• [Records from a data source]
╭──

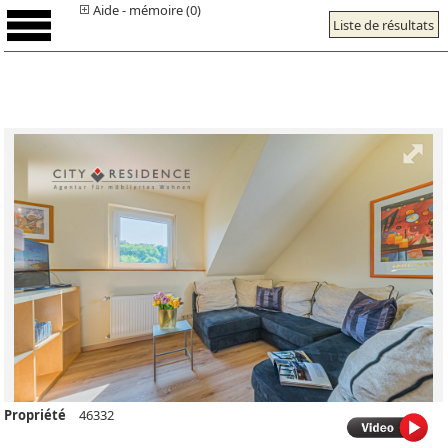
Aide - mémoire (0)
Liste de résultats
Propriété
46332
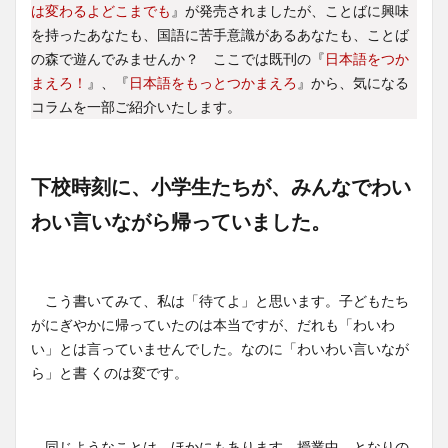
は変わるよどこまでも
』が発売されましたが、ことばに興味
を持ったあなたも、国語に苦手意識があるあなたも、ことば
の森で遊んでみませんか？ ここでは既刊の『
日本語をつか
まえろ！
』、『
日本語をもっとつかまえろ
』から、気になる
コラムを一部ご紹介いたします。
下校時刻に、小学生たちが、みんなでわい
わい言いながら帰っていました。
こう書いてみて、私は「待てよ」と思います。子どもたち
がにぎやかに帰っていたのは本当ですが、だれも「わいわ
い」とは言っていませんでした。なのに「わいわい言いなが
ら」と書 くのは変です。
同じようなことは、ほかにもあります。授業中、となりの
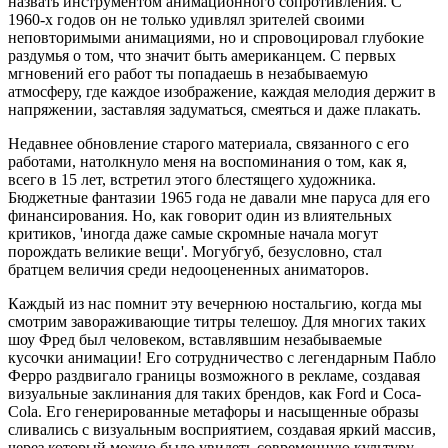
назвать инструментом анимационного сопротивления. С
1960-х годов он не только удивлял зрителей своими
неповторимыми анимациями, но и спровоцировал глубокие
раздумья о том, что значит быть американцем. С первых
мгновений его работ ты попадаешь в незабываемую
атмосферу, где каждое изображение, каждая мелодия держит в
напряжении, заставляя задуматься, смеяться и даже плакать.
Недавнее обновление старого материала, связанного с его
работами, натолкнуло меня на воспоминания о том, как я,
всего в 15 лет, встретил этого блестящего художника.
Бюджетные фантазии 1965 года не давали мне паруса для его
финансирования. Но, как говорит один из влиятельных
критиков, 'иногда даже самые скромные начала могут
порождать великие вещи'. Могубгуб, безусловно, стал
братцем величия среди недооцененных аниматоров.
Каждый из нас помнит эту вечернюю ностальгию, когда мы
смотрим завораживающие титры телешоу. Для многих таких
шоу Фред был человеком, вставлявшим незабываемые
кусочки анимации! Его сотрудничество с легендарным Пабло
Ферро раздвигало границы возможного в рекламе, создавая
визуальные заклинания для таких брендов, как Ford и Coca-
Cola. Его генерированные метафоры и насыщенные образы
сливались с визуальным восприятием, создавая яркий массив,
через который можно было увидеть современную культуру.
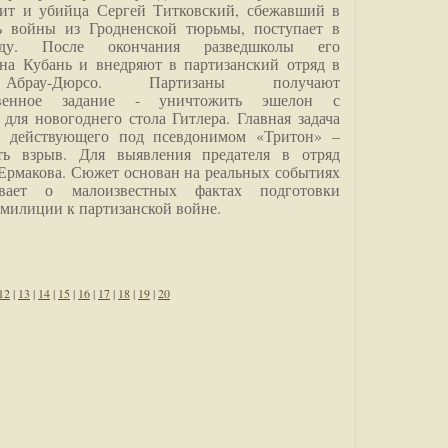
дит и убийца Сергей Титковский, сбежавший в
ь войны из Гродненской тюрьмы, поступает в
анду. После окончания разведшколы его
на Кубань и внедряют в партизанский отряд в
Абрау-Дюрсо. Партизаны получают
ственное задание - уничтожить эшелон с
для новогоднего стола Гитлера. Главная задача
о, действующего под псевдонимом «Тритон» –
ить взрыв. Для выявления предателя в отряд
Ермакова. Сюжет основан на реальных событиях
вает о малоизвестных фактах подготовки
 милиции к партизанской войне.
12
|
13
|
14
|
15
|
16
|
17
|
18
|
19
|
20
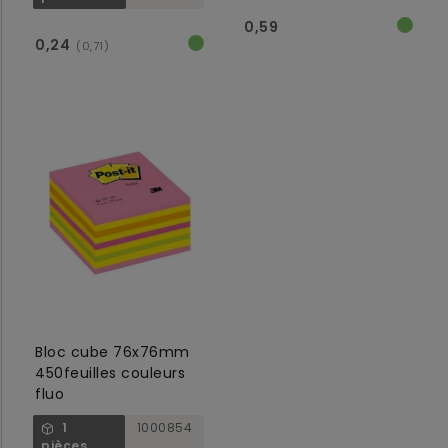
0,59
0,24
(0,71)
Bloc cube 76x76mm
450feuilles couleurs
fluo
1
1000854
pièces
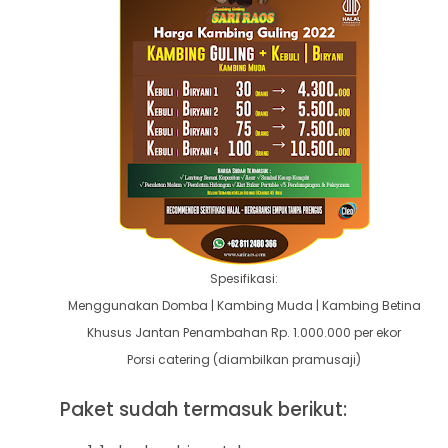
Spesifikasi:
Menggunakan Domba | Kambing Muda
| Kambing Betina
Khusus Jantan Penambahan Rp. 1.000.000 per ekor
Porsi catering (diambilkan pramusaji)
P
aket sudah termasuk berikut:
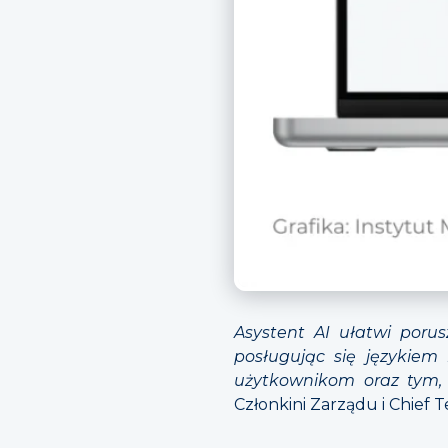
Asystent AI ułatwi por
posługując się językiem
użytkownikom oraz tym, 
Członkini Zarządu i Chief 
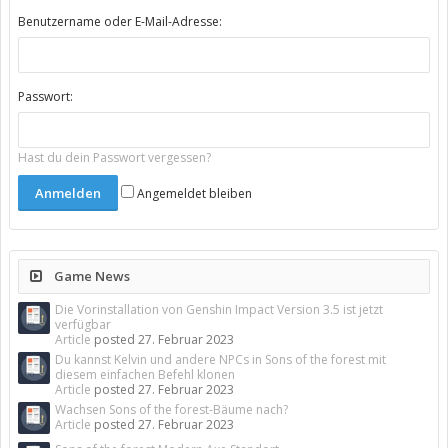
Benutzername oder E-Mail-Adresse:
Passwort:
Hast du dein Passwort vergessen?
Angemeldet bleiben
Game News
Die Vorinstallation von Genshin Impact Version 3.5 ist jetzt
verfügbar
Article
posted
27. Februar 2023
Du kannst Kelvin und andere NPCs in Sons of the forest mit
diesem einfachen Befehl klonen
Article
posted
27. Februar 2023
Wachsen Sons of the forest-Bäume nach?
Article
posted
27. Februar 2023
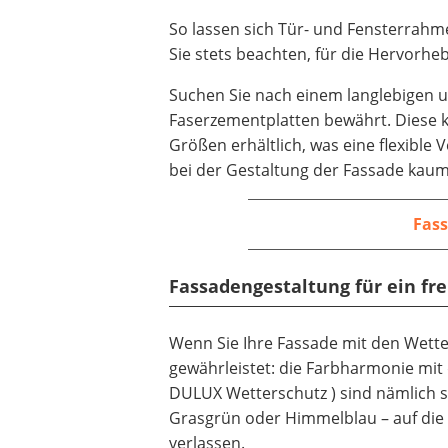
So lassen sich Tür- und Fensterrahm
Sie stets beachten, für die Hervorh
Suchen Sie nach einem langlebigen u
Faserzementplatten bewährt. Diese 
Größen erhältlich, was eine flexible
bei der Gestaltung der Fassade kaum
Fas
Fassadengestaltung für ein fr
Wenn Sie Ihre Fassade mit den Wette
gewährleistet: die Farbharmonie mit
DULUX Wetterschutz ) sind nämlich s
Grasgrün oder Himmelblau – auf di
verlassen.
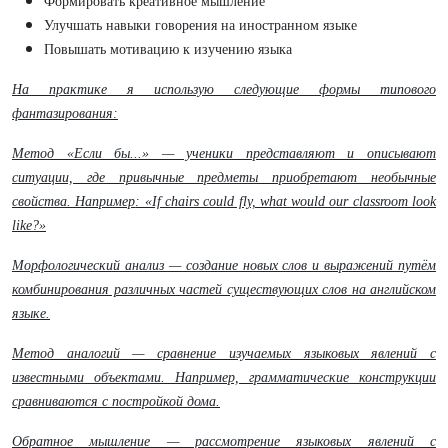
Формировать креативное мышление
Улучшать навыки говорения на иностранном языке
Повышать мотивацию к изучению языка
На практике я использую следующие формы типового
фантазирования:
Метод «Если бы...» — ученики представляют и описывают
ситуации, где привычные предметы приобретают необычные
свойства. Например
: «If chairs could fly, what would our classroom look
like?»
Морфологический анализ — создание новых слов и выражений путём
комбинирования различных частей существующих слов на английском
языке.
Метод аналогий — сравнение изучаемых языковых явлений с
известными объектами. Например, грамматические конструкции
сравниваются с постройкой дома.
Обратное мышление — рассмотрение языковых явлений с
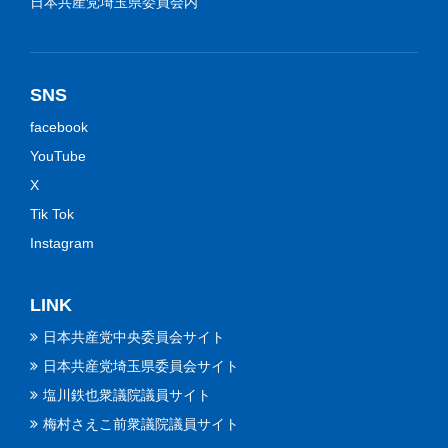
日本共産党埼玉県委員会内
SNS
facebook
YouTube
X
Tik Tok
Instagram
LINK
日本共産党中央委員会サイト
日本共産党埼玉県委員会サイト
塩川鉄也衆議院議員サイト
梅村さえこ前衆議院議員サイト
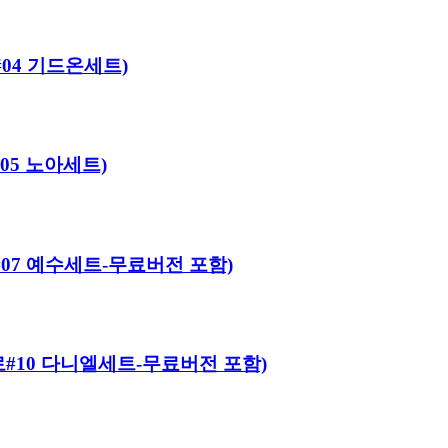
로#04 기드온세트)
#05 노아세트)
어로#07 예수세트-무료버전 포함)
 히어로#10 다니엘세트-무료버전 포함)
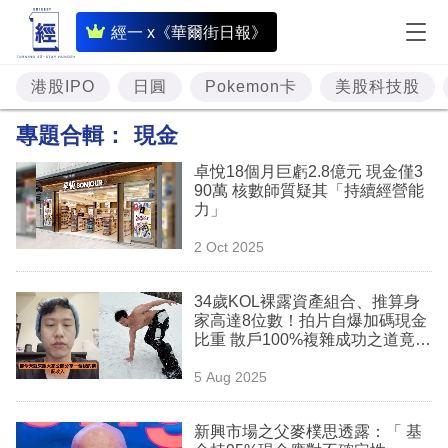
即
經一 x《華爾街日報》
時
財
港股IPO
日圓
Pokemon卡
美股科技股
經
專題合輯：
現金
專
卓悅18個月巨虧2.8億元 現金僅3
題
90萬 核數師質疑其「持續經營能
力」
投
2 Oct 2025
資
樓
34歲KOL裸露資產組合、推算身
家高達8位數！拍片自爆加碼現金
市
比重 散戶100%複雜成功之道竟
「無覺好瞓」
理
5 Aug 2025
財
新興市場之父麥樸思透露：「 基
商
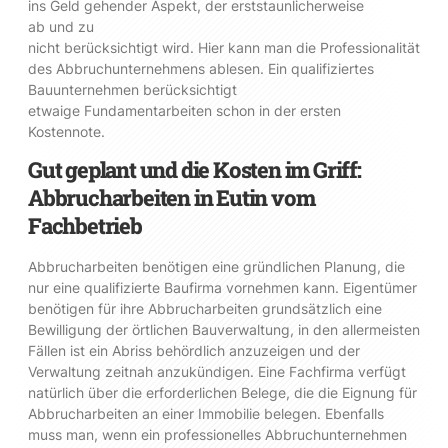
ins Geld gehender Aspekt, der erststaunlicherweise
ab und zu
nicht berücksichtigt wird. Hier kann man die Professionalität
des Abbruchunternehmens ablesen. Ein qualifiziertes
Bauunternehmen berücksichtigt
etwaige Fundamentarbeiten schon in der ersten
Kostennote.
Gut geplant und die Kosten im Griff:
Abbrucharbeiten in Eutin vom
Fachbetrieb
Abbrucharbeiten benötigen eine gründlichen Planung, die
nur eine qualifizierte Baufirma vornehmen kann. Eigentümer
benötigen für ihre Abbrucharbeiten grundsätzlich eine
Bewilligung der örtlichen Bauverwaltung, in den allermeisten
Fällen ist ein Abriss behördlich anzuzeigen und der
Verwaltung zeitnah anzukündigen. Eine Fachfirma verfügt
natürlich über die erforderlichen Belege, die die Eignung für
Abbrucharbeiten an einer Immobilie belegen. Ebenfalls
muss man, wenn ein professionelles Abbruchunternehmen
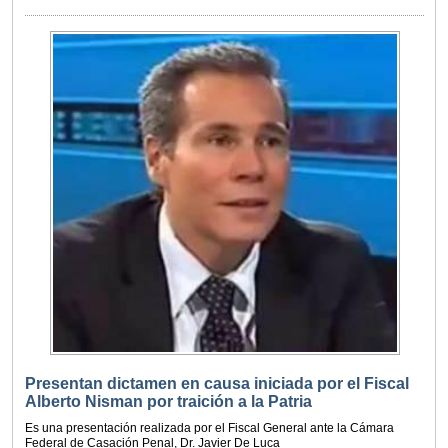
Presentan dictamen en causa iniciada por el Fiscal
Alberto Nisman por traición a la Patria
Es una presentación realizada por el Fiscal General ante la Cámara
Federal de Casación Penal, Dr. Javier De Luca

╰──

• [JOB ITEM]
With the first line being the one containing "Формировать креативное мышление" and the last line the one containing "Морфологический анализ —", transcribe exactly the lines above that fall in that range.

• [RESPONSE TO THIS TASK]
Формировать креативное мышление
Улучшать навыки говорения на иностранном языке
Повышать мотивацию к изучению языка
На практике я использую следующие формы типового
фантазирования:
Метод «Если бы...» — ученики представляют и описывают
ситуации, где привычные предметы приобретают необычные
свойства. Например
: «If chairs could fly, what would our classroom look
like?»
Морфологический анализ — создание новых слов и выражений путём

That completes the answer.